At that, the Copy Ninja bristled visibly. Behind him, footsteps splashed out into the road. Waiting for only a moment, and then slowly treading in the opposite direction without expecting a response.
"I'm just going to pretend you didn't say that." He called without turning his head, hand cramming itself back into his pocket like a turtle hiding in its shell.
Itachi's smile waned as he lost his focus on his destination down the road. Now would have been a better time than ever to switch to leaping from one rooftop to the next. He'd get there much faster, and cleaner. He wouldn't be any less wet–it was much too late for that. But he would escape the weather sooner.
His mind retreated from his senses, betraying the cold humidity seeping into his bones. Once again, he found himself circling back to his concern for her. The idea of her cooperating with ANBU was an interesting surprise. It wouldn't be a question he had any right to ask Tsunade, unless the information was given freely first, but that didn't mean he didn't have ways of finding out.

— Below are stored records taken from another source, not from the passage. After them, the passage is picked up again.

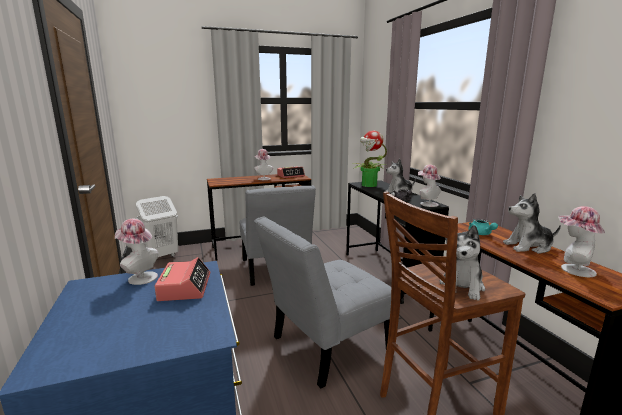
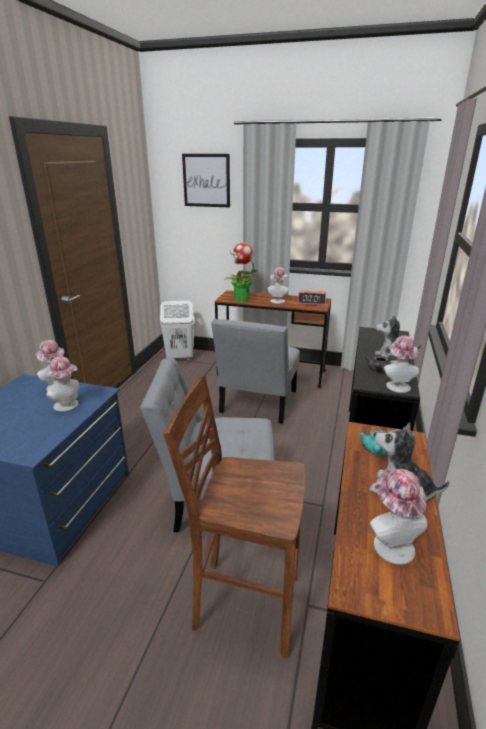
camera: 35 degrees right, 10 degrees up
(172, 79) = (206, 180): none -> picture
(185, 287) = (68, 406): alarm clock -> hat
(368, 185) = (377, 336): potted plant -> potted plant (241, 299)
(462, 286) = (245, 501): plush toy -> none

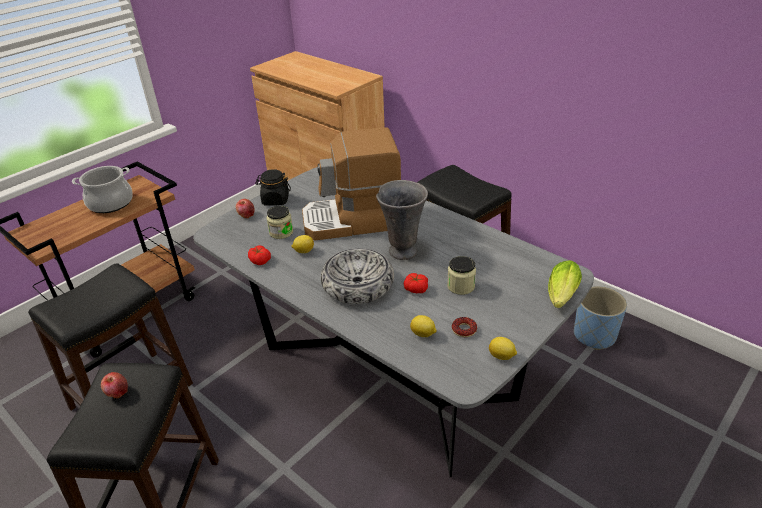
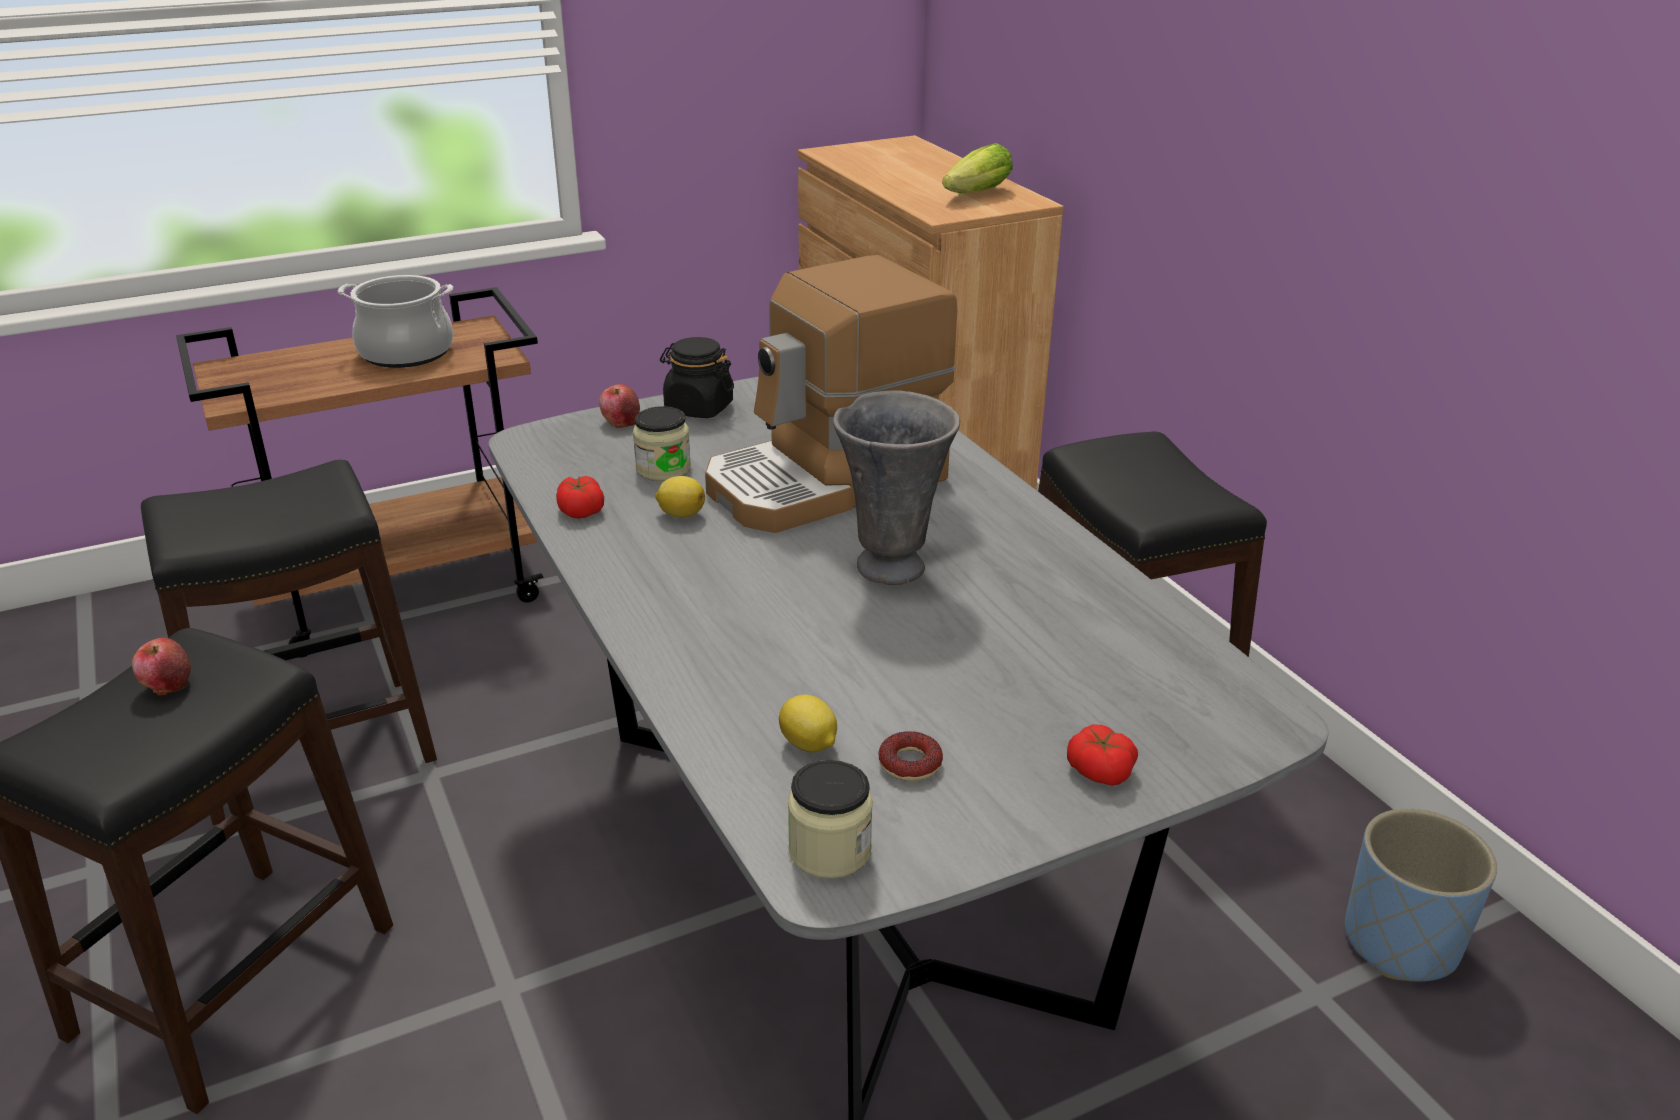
camera: 20 degrees right, 5 degrees down
(352, 221) = (827, 482): coffee machine -> coffee machine turned 45 degrees counterclockwise
(358, 284) = (743, 606): bowl -> none
(416, 289) = (863, 649): tomato -> tomato (1099, 770)
(461, 286) = (970, 671): jar -> jar (830, 850)
(502, 356) = (957, 848): lemon -> none
(561, 297) = (1203, 762): lettuce -> lettuce (973, 195)

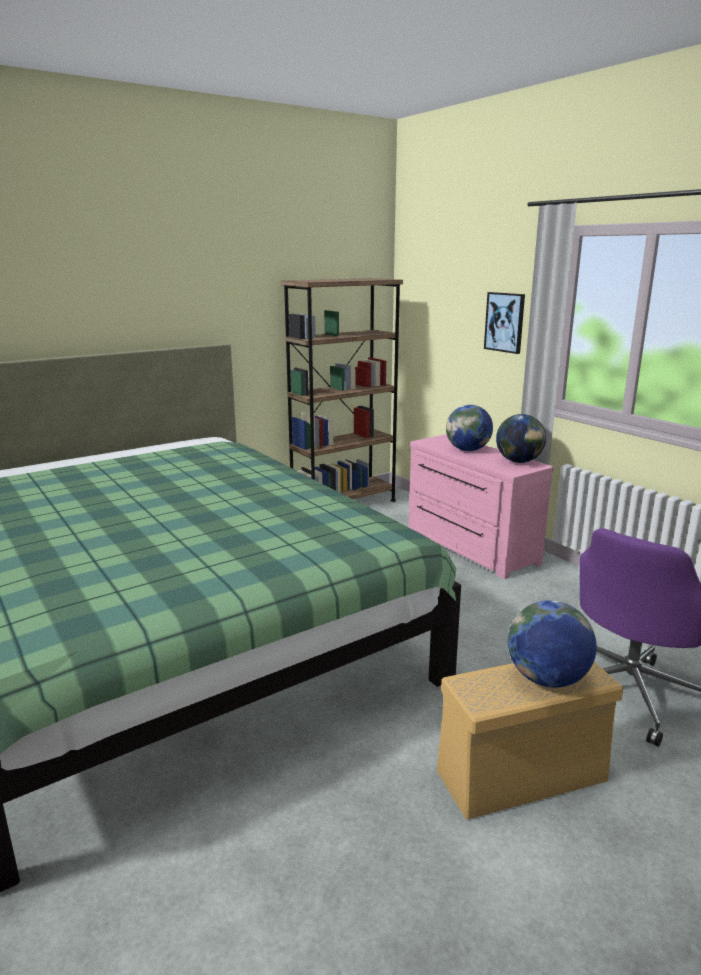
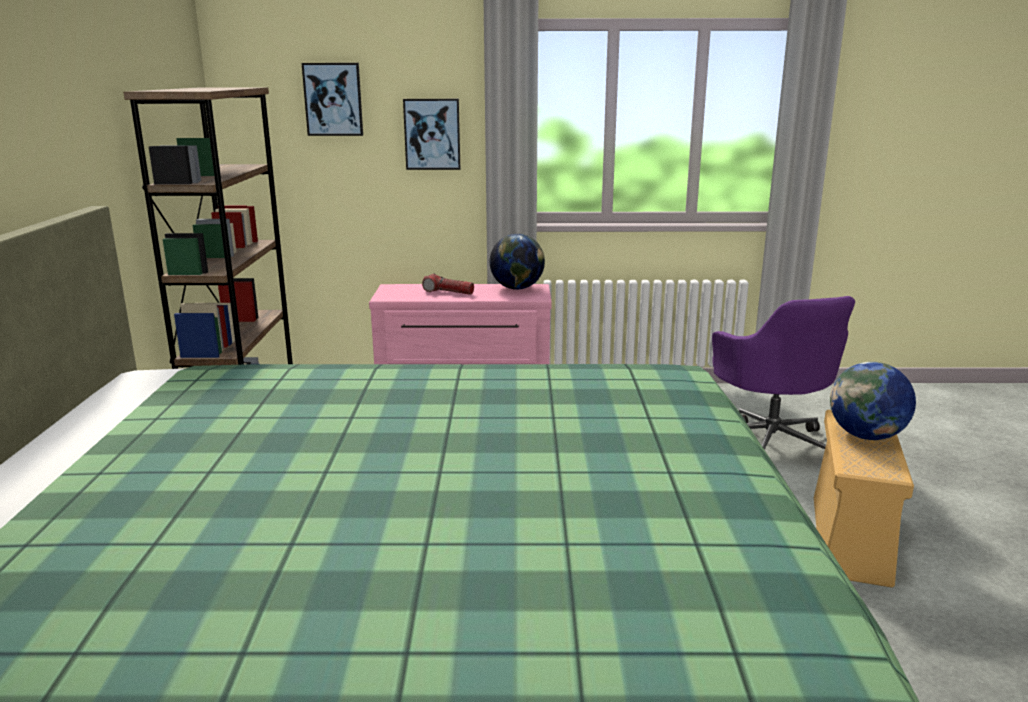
camera: 55 degrees left, 0 degrees up
(451, 290) = (333, 99): none -> picture
(468, 450) = (448, 292): globe -> flashlight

He would find out. If the state she was in this morning had anything to do with ANBU, he would make it his business to know–right or wrong. He didn't care. He knew firsthand how difficult and treacherous his organization could be.
They were vital to the village's defenses and interests, but they operated in a ruthless, cold, and at times lonely arena of their own that the average shinobi would never experience.
As for a pregnancy scare…
He winced reflexively, and spent the rest of his journey trying to figure out when and how he would bring up that subject. If he should bring it up at all.